AWS Global Accelerator

This service optimizes the traffic between end-users and your application. Since the public Internet can get congested from time to time, AWS claims that by using their private global network infrastructure, the connection speed between the user and your application can improve up to 60% versus de public Internet.

Basically, AWS Global Accelerator uses the AWS Backbone to route traffic to the nearest edge location, and from there, the most efficient path to reach your application endpoints is determined, whether they’re hosted within AWS or external locations.

The purpose of the AWS Global Accelerator is to reduce the network latency between your end-users and your applications.

AWS Transit Gateway

Managing multiple connections between VPCs and on-premises networks can quickly become complex. With this service, you’ll be able to connect thousands of VPCs and on-premises networks using a single Gateway.

For Instance, your organization may have several business departments: Marketing, Development, Sales, HR, etc, each requiring its own VPC. While you could establish VPC Peering connections between them, the outcome would be a highly complex, intricate web of VPC Peering connections, especially as your company grows.

Instead of maintaining separate connections for each VPC, you can centralize them all in a central hub called AWS Transit Gateway. This way, when data moves from one VPC to another, it goes through the Transit Gateway, simplifying your network architecture.

In essence, AWS Transit Gateway functions as central hub for your data traffic.

AWS Route53

DNS is the guy responsible for translating a domain name into its corresponding IP address.
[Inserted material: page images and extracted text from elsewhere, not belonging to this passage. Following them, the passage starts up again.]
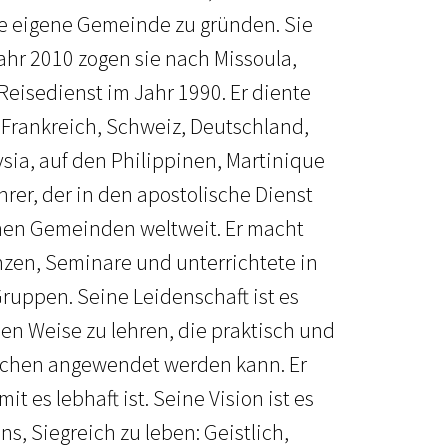
hre eigene Gemeinde zu gründen. Sie
Jahr 2010 zogen sie nach Missoula,
Reisedienst im Jahr 1990. Er diente
 Frankreich, Schweiz, Deutschland,
sia, auf den Philippinen, Martinique
rer, der in den apostolische Dienst
denen Gemeinden weltweit. Er macht
nzen, Seminare und unterrichtete in
uppen. Seine Leidenschaft ist es
chen Weise zu lehren, die praktisch und
schen angewendet werden kann. Er
 es lebhaft ist. Seine Vision ist es
s, Siegreich zu leben: Geistlich,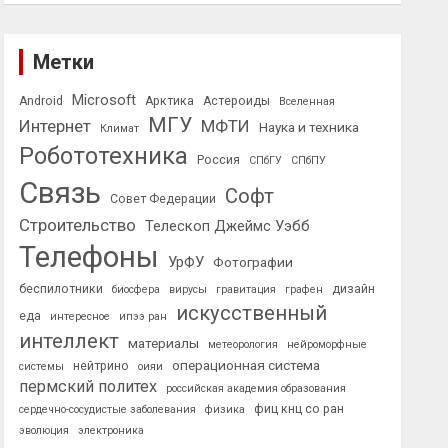
Метки
Microsoft
Android
Арктика
Астероиды
Вселенная
МГУ
Интернет
МФТИ
Наука и техника
Климат
Робототехника
Россия
СПбГУ
СПбПУ
Связь
Софт
Совет Федерации
Строительство
Телескоп Джеймс Уэбб
Телефоны
УрФУ
Фотографии
беспилотники
дизайн
биосфера
вирусы
гравитация
графен
искусственный
еда
интересное
ипээ ран
интеллект
материалы
метеорология
нейроморфные
операционная система
нейтрино
системы
оияи
пермский политех
российская академия образования
фиц кнц со ран
сердечно-сосудистые заболевания
физика
эволюция
электроника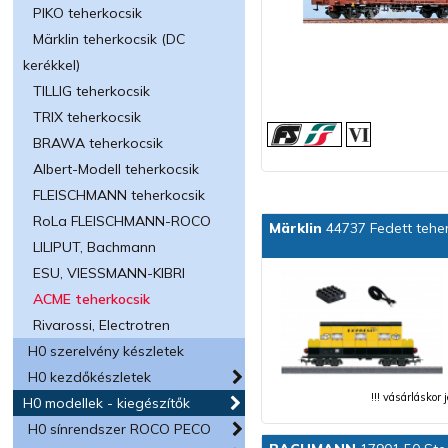
PIKO teherkocsik
Märklin teherkocsik (DC
kerékkel)
TILLIG teherkocsik
TRIX teherkocsik
BRAWA teherkocsik
Albert-Modell teherkocsik
FLEISCHMANN teherkocsik
RoLa FLEISCHMANN-ROCO
Märklin
44737 Fedett teherk
LILIPUT, Bachmann
ESU, VIESSMANN-KIBRI
ACME teherkocsik
Rivarossi, Electrotren
H0 szerelvény készletek
H0 kezdőkészletek
!!! vásárláskor
H0 modellek - kiegészítők
H0 sínrendszer ROCO PECO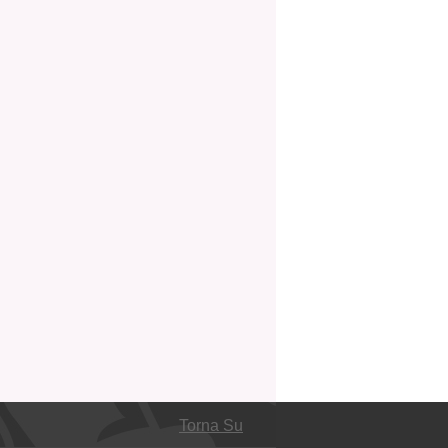
Torna Su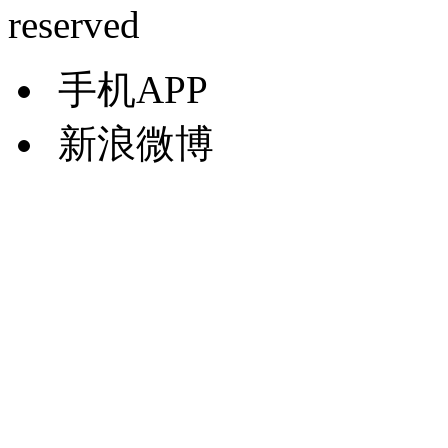
reserved
手机APP
新浪微博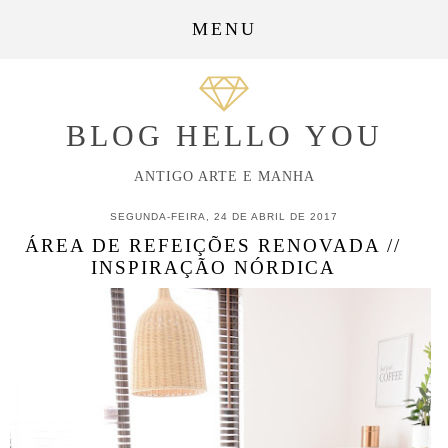
MENU
BLOG HELLO YOU
ANTIGO ARTE E MANHA
SEGUNDA-FEIRA, 24 DE ABRIL DE 2017
ÁREA DE REFEIÇÕES RENOVADA //
INSPIRAÇÃO NÓRDICA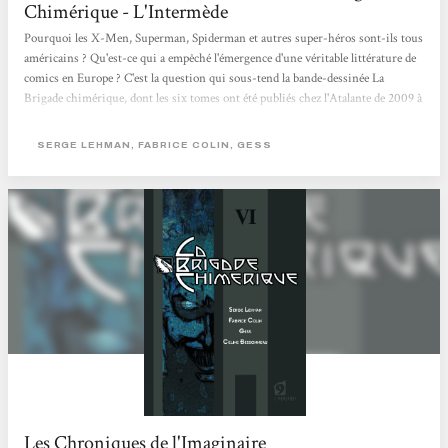
Chimérique - L'Intermède
Pourquoi les X-Men, Superman, Spiderman et autres super-héros sont-ils tous
américains ? Qu'est-ce qui a empêché l'émergence d'une véritable littérature de
comics en Europe ? C'est la question qui sous-tend la bande-dessinée La
Brigade chimérique, dont les six tomes ont été publiés chez l'Atalante de 2009 à
2010. Elle a clos son cycle en décembre dernier et voit aujourd'hui paraître aux
éditions Sans-Détour L'Encyclopédie et le Jeu de rôle permettant la mise en
SERGE LEHMAN, FABRICE COLIN, GESS
scène créative des lieux, des concepts et des personnages de La Brigade.
Ressusciter...
Les Chroniques de l'Imaginaire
Let’s say for example that when you type www.google.com into your browser’s address bar, an internal resolution process occurs to retrieve the IP address 142.250.189.206. Only then, your browser sends a request to this IP address to retrieve the information you asked for.

You can use AWS Route 53 to register domain names an manage DNS records for domain names, but you can do more. For example, you can direct traffic based on different route policies such as: latency-based routing, geolocation DNS, geoproximity and weighted round robin.

AWS CloudFront

It’s a CDN service that relies on Edge Locations to cache and get your content (web pages, images, video, etc) closer to where your customers are physically located.